Exercise objective: From the data below, copy out every line in which the word "Updated" occurs.

(Extracted data entries)
......

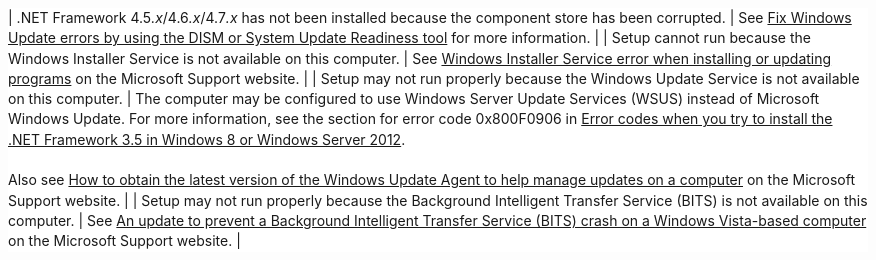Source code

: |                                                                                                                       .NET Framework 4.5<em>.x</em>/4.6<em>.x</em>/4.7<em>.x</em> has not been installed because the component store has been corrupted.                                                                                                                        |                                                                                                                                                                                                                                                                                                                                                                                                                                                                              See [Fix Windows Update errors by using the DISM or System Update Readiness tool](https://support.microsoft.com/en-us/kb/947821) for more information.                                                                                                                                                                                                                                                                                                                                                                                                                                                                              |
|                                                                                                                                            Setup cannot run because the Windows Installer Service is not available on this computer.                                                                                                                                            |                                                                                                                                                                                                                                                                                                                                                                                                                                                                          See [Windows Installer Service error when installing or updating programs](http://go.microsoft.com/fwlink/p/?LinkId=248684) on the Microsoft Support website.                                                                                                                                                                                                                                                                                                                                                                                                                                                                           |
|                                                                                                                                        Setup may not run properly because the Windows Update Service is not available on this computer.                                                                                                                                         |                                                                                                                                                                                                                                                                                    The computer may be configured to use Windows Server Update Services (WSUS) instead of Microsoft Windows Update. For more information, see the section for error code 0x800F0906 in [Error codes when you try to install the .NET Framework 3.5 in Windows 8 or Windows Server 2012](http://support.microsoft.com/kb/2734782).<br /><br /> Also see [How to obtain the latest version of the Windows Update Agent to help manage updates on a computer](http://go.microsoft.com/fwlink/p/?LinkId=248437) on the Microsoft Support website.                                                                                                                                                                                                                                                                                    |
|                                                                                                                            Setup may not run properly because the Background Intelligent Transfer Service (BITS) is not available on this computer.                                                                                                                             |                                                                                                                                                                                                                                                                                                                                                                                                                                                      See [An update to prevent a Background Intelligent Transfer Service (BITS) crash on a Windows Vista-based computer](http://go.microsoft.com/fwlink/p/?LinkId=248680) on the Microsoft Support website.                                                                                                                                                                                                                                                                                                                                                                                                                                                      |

......

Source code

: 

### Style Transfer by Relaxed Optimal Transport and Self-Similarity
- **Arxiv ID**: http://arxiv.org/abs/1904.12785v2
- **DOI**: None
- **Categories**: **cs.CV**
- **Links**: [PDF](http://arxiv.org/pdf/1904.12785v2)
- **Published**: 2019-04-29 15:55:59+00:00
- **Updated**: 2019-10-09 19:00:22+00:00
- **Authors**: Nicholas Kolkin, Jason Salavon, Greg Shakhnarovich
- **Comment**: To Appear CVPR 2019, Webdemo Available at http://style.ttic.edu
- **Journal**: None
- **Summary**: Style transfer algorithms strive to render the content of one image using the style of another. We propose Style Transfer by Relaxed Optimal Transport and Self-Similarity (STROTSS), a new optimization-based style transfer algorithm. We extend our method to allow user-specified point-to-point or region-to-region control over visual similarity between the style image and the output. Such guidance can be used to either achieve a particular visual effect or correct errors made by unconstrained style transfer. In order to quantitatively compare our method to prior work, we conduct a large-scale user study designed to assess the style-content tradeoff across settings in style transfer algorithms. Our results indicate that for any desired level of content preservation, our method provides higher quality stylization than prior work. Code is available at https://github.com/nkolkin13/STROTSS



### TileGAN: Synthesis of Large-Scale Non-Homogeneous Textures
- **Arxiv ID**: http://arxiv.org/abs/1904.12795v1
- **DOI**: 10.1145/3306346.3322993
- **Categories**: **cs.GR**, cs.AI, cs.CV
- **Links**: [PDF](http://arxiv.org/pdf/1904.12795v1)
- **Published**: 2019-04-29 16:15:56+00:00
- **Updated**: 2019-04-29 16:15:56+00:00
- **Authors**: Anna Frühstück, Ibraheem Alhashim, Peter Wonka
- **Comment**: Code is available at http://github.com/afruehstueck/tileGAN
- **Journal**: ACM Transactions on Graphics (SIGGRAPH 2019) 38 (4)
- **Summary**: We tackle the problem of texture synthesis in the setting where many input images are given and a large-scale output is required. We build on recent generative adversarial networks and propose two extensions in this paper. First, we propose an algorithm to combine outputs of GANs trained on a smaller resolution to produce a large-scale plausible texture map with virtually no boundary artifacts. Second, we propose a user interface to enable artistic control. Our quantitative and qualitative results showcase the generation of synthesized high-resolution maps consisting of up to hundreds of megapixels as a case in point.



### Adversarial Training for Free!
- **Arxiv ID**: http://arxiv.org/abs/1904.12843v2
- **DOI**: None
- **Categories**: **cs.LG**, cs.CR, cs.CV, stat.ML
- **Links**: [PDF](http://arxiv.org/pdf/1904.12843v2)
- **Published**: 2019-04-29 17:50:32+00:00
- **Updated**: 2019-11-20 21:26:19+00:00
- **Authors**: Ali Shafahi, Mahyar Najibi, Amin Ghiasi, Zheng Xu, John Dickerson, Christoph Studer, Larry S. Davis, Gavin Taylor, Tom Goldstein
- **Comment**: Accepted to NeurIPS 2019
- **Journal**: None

......

Problem solution:
- **Updated**: 2019-10-09 19:00:22+00:00
- **Updated**: 2019-04-29 16:15:56+00:00
- **Updated**: 2019-11-20 21:26:19+00:00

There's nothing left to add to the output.